Osamu Takashima, the head of G10 FX strategy at Citigroup Global Markets Japan, noted that global markets are more optimistic that the governments will manage to contain the fallout from Omicron. U.S. equities soared despite expectations for faster Fed tightening. That fact implies that currently, risk appetite on the markets must be very strong. As a result, the yen will likely test this year’s low of 115.525 in the near term.


How did the British Pound fare? 


The Sterling often surges forward when risk sentiment improves. Thus, it exchanged hands near the one-month high of $1.3445 hit overnight. On Tuesday, the riskier Australian dollar also jumped, trading near a three-week high of $0.6850 reached Friday.


Meanwhile, the common currency consolidated near the top of its range versus the greenback this month. Overall, the euro changed slightly from Monday at $1.13255.


The Turkish lira tumbled down by as much as 2% on Tuesday in Asia. It extended sharp losses seen a day earlier, eroding massive gains made last week. Concerns about the country’s monetary policy weighed on investor sentiment.


The lira traded at 11.8 versus the dollar, at last, a bit higher from a morning low of 11.949. It has lost 37% of its value against the greenback thus far this year, despite last week’s recovery. Thanks to billions of dollars worth of state-backed market interventions, the Turkish currency rallied by more than 50% last week as the government tried to cover FX losses on certain deposits.


Last week, President Tayyip Erdogan announced an incentive for savers to convert their FX deposits into lira. The Central Bank and Treasury would reimburse losses incurred due to an erosion in the native currency value during the deposit period.

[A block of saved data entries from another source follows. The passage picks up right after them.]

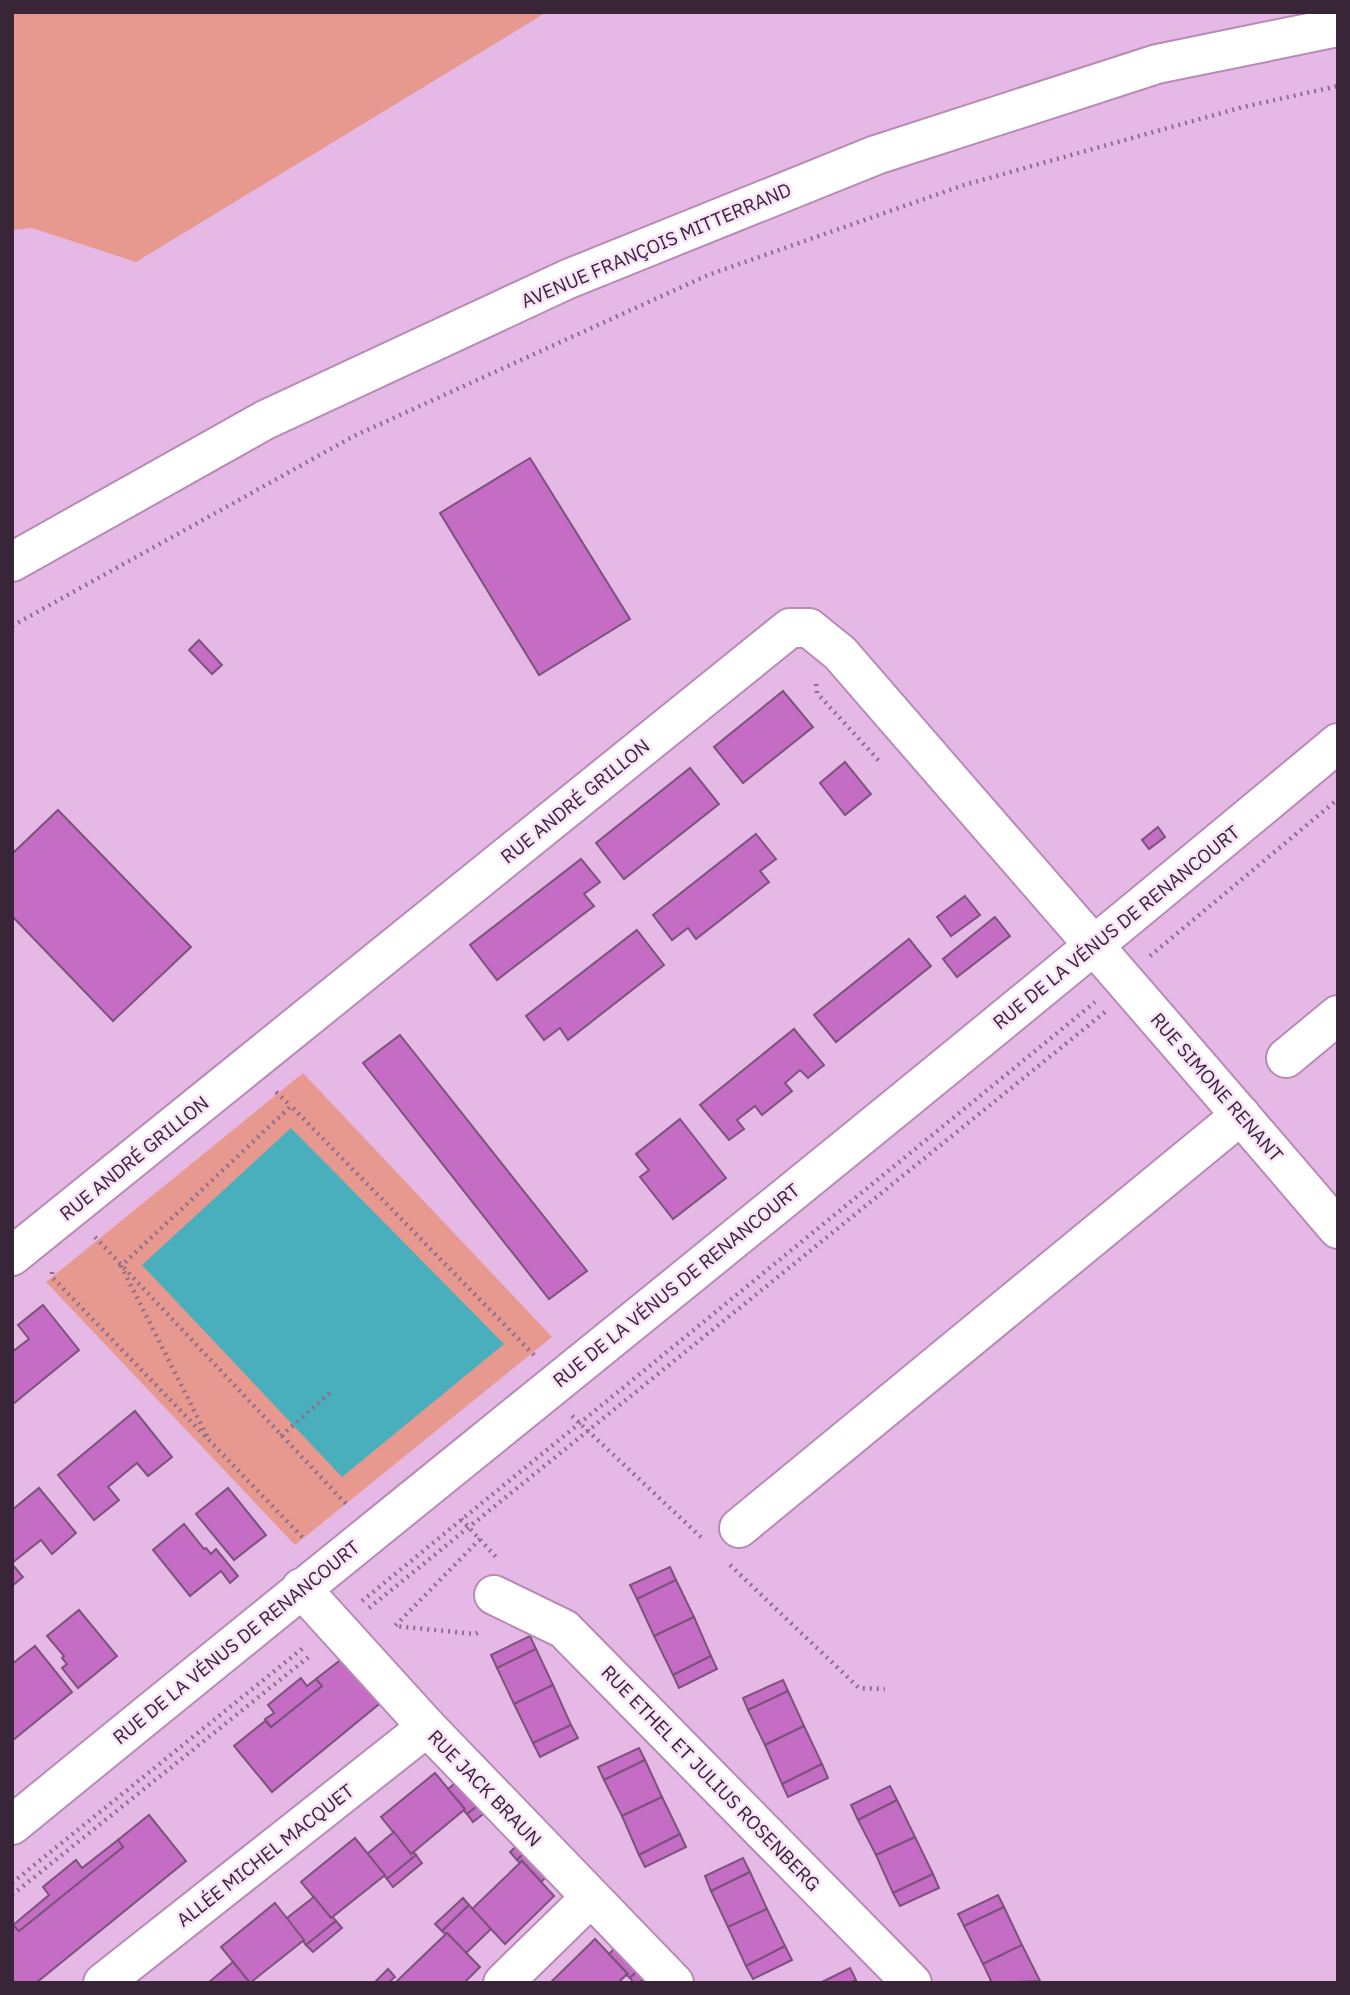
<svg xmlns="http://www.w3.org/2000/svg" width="1350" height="1995" viewBox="0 0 1350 1995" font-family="'IBM Plex Sans',sans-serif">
<rect width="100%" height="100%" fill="#e6b8e5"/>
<g fill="#e7998f">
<polygon points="12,12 547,12 136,262 32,228 12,230"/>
<polygon points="303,1073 552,1337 295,1545 46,1282"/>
</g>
<polygon fill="#49afbc" points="291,1128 504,1344 342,1477 142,1265"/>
<g fill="#c56dc5" stroke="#7b537b" stroke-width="2">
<polygon points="530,458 630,619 539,675 440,513"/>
<polygon points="199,640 222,665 212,674 189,650"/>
<polygon points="783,691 813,727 743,783 714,747"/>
<polygon points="845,762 871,794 845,815 820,783"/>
<polygon points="690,768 719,804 624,879 596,843"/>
<polygon points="58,810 191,947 113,1021 12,916 12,854"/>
<polygon points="1158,827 1165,837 1149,849 1142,840"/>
<polygon points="756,834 776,859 760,871 769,882 696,939 688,928 672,940 653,915"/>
<polygon points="581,859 600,882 584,894 594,906 497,980 470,945"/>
<polygon points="965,896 980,915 951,936 937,917"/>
<polygon points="995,917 1010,936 957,977 943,959"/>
<polygon points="637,930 664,965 568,1040 560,1028 544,1040 526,1016"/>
<polygon points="909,939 931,966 836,1042 814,1015"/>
<polygon points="794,1029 824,1065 808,1078 800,1070 785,1083 792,1091 762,1115 755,1106 737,1120 744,1129 729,1140 700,1105"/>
<polygon points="400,1035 587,1271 549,1299 363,1063"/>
<polygon points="680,1119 726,1178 673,1219 640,1177 649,1170 636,1154"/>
<polygon points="43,1305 79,1350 12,1405 12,1352 29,1339 18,1325"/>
<polygon points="135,1411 172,1457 148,1476 137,1463 108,1487 119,1500 94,1520 58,1475"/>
<polygon points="39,1488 76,1533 52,1554 41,1540 12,1563 12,1510"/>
<polygon points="228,1488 266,1535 234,1560 196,1514"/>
<polygon points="184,1524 204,1549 206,1548 211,1554 216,1549 238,1576 230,1583 221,1571 190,1596 153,1550"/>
<polygon points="12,1564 23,1577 12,1586"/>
<polygon points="670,1567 676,1580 637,1599 630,1585"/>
<polygon points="676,1580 694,1617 654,1636 637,1599"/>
<polygon points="79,1610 117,1656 78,1688 62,1668 67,1664 62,1658 64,1656 47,1636"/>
<polygon points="694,1617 711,1656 673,1675 654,1636"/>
<polygon points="530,1636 536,1649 497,1668 491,1655"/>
<polygon points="35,1646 72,1692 12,1741 12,1664"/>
<polygon points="536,1649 553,1685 514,1704 497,1668"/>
<polygon points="347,1655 384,1700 272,1792 234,1746 265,1721 271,1727 322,1686 316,1679"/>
<polygon points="711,1656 717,1669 679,1688 673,1675"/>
<polygon points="301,1678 307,1686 316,1679 322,1686 271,1727 265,1719 274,1713 268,1705"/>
<polygon points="783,1680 788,1691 748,1710 743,1698"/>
<polygon points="553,1685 571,1725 533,1743 514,1704"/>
<polygon points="788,1691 804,1726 765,1745 748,1710"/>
<polygon points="571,1725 578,1738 540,1757 533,1743"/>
<polygon points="804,1726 822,1764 782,1784 765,1745"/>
<polygon points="639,1748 645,1760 604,1780 598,1767"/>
<polygon points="645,1760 662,1797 622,1816 604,1780"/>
<polygon points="822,1764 828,1778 788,1797 782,1784"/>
<polygon points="435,1773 465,1809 411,1854 381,1817"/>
<polygon points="463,1776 485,1800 467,1814 464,1811 465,1809 448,1789"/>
<polygon points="890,1786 897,1800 858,1820 851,1805"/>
<polygon points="662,1797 680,1834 639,1855 622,1816"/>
<polygon points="485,1800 492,1807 473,1822 467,1814"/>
<polygon points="897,1800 915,1837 876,1855 858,1820"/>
<polygon points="149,1815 186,1861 36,1983 12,1983 12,1925 13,1925 19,1931 123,1847 118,1840"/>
<polygon points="394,1832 411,1854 413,1852 416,1855 387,1879 367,1854"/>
<polygon points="680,1834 686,1847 645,1867 639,1855"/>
<polygon points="915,1837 933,1874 893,1893 876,1855"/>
<polygon points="355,1838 385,1875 331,1918 301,1882"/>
<polygon points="524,1839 530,1847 517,1860 510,1852"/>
<polygon points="118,1840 123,1847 19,1931 13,1925 49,1895 43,1887 76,1860 82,1868"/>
<polygon points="530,1847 553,1870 541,1882 522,1861 520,1863 517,1860"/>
<polygon points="416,1855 422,1863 393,1887 387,1879"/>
<polygon points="743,1858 750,1872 711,1891 705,1876"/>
<polygon points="522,1861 554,1896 505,1944 472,1909"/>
<polygon points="750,1872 767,1909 728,1927 711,1891"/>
<polygon points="933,1874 939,1888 900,1906 893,1893"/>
<polygon points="998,1895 1004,1907 964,1926 958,1914"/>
<polygon points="314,1897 331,1918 333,1917 336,1921 306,1945 287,1918"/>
<polygon points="463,1898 469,1905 442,1931 435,1924"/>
<polygon points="275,1903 304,1940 250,1983 221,1947"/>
<polygon points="469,1905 491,1929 466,1953 447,1933 445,1934 442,1931"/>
<polygon points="1004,1907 1022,1945 983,1964 964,1926"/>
<polygon points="767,1909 785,1946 746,1966 728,1927"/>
<polygon points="336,1921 342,1928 313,1952 306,1945"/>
<polygon points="447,1933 480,1967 464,1983 399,1983 397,1981"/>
<polygon points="595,1939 628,1974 626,1975 618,1983 550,1983"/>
<polygon points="621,1942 643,1965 630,1978 626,1975 628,1974 609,1954"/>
<polygon points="1022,1945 1040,1981 992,1983 983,1964"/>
<polygon points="785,1946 792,1960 753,1979 746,1966"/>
<polygon points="233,1962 250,1983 208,1983"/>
<polygon points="643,1965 651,1972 639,1983 634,1983 630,1978"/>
<polygon points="850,1968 856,1980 849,1983 820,1983"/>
<polygon points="388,1969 395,1977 388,1983 374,1983"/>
</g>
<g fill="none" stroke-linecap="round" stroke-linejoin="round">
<defs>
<g id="minor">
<polyline points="1286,1058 1338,1015"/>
<path d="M12,1256L790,628H809L840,653C1006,845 1173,1035 1338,1229"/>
<polyline points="739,1528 1241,1115"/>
<polyline points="301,1588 427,1727 674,1983"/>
<polyline points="494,1595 564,1629 912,1983"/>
<path d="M12,1825C454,1464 900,1109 1338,743"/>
<polyline points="103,1983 427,1727"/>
<polyline points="503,1983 590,1898"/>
</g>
<polyline id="major" points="12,562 265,420 568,279 876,155 1157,64 1338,27"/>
</defs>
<use href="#minor" stroke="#b78bb6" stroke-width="42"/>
<use href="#major" stroke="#b78bb6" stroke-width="42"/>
<g stroke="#8e6e8d" stroke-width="4.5" stroke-dasharray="2 5" stroke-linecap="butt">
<polyline points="12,626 354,436 708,275 964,185 1243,107 1338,86"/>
<polyline points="816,684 817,693 880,762"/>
<polyline points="1150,956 1338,799"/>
<polyline points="276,1092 291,1106"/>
<polyline points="95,1237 348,1506"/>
<polyline points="52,1272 52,1277 305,1540"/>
<polyline points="572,1416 704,1540"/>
<polyline points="207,1436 121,1266 291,1106 534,1355"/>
<polyline points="281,1436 332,1391"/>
<polyline points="461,1519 496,1557"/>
<polyline points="480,1539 395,1626 475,1634 482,1631"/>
<polyline points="730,1565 859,1688 885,1689"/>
<polyline points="362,1601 1095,1002"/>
<polyline points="369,1608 1105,1012"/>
<polyline points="12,1883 303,1648"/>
<polyline points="12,1895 311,1655"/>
</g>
<use href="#minor" stroke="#fff" stroke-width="38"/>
<use href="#major" stroke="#fff" stroke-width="38"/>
</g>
<g text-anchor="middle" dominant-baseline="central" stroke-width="5" stroke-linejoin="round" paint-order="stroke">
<g font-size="19" fill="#382638" stroke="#fae2f9">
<text transform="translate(656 245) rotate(-23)">AVENUE FRANÇOIS MITTERRAND</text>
<text transform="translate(575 801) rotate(-39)">RUE ANDRÉ GRILLON</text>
<text transform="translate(1116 927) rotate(-39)">RUE DE LA VÉNUS DE RENANCOURT</text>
<text transform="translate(1217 1087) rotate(49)">RUE SIMONE RENANT</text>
<text transform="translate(134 1158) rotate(-39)">RUE ANDRÉ GRILLON</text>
<text transform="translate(676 1285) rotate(-39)">RUE DE LA VÉNUS DE RENANCOURT</text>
<text transform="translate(236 1642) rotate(-39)">RUE DE LA VÉNUS DE RENANCOURT</text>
<text transform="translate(711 1778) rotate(46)">RUE ETHEL ET JULIUS ROSENBERG</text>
<text transform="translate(485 1788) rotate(46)">RUE JACK BRAUN</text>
<text transform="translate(265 1855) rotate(-38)">ALLÉE MICHEL MACQUET</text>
</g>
</g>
<rect width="1350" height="1995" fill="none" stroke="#382638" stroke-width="28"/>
</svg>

Furthermore, the central bank sent a document to banks on Monday stating that it would support these forex-protected lira deposit accounts and wouldn’t apply required reserve ratios on them. However, it plans to impose a higher commission on other banks when the transfer from FX accounts to lira accounts don’t exceed a certain level.


What about other EM currencies? 


Emerging Asia’s currencies soared on Tuesday thanks to the optimistic mood on the markets. Most EM currencies gained up to 0.2%. Traders seemed to be cautiously optimistic that the global recovery would regain steam in 2022, even though the highly-transmissible Omicron has caused border closures and mobility restrictions in most countries.


Gao Qi, the FX strategist at Scotiabank, noted that a rally in most emerging market currencies could be attributed to the risk-friendly sentiment. He also added that global stock prices surged forward overnight as investors decided that the Omicron variant’s impact was less severe.


On Tuesday, the Indonesian rupiah declined 0.1% to 14,237 per dollar, though. The currency experienced its worst trading day in more than a week. Moreover, the country reported its first locally transmitted Omicron case. Scotiabank’s Gao thinks that the rupiah’s drop is due to a technical correction, saying that the currency was overbought in the past two weeks.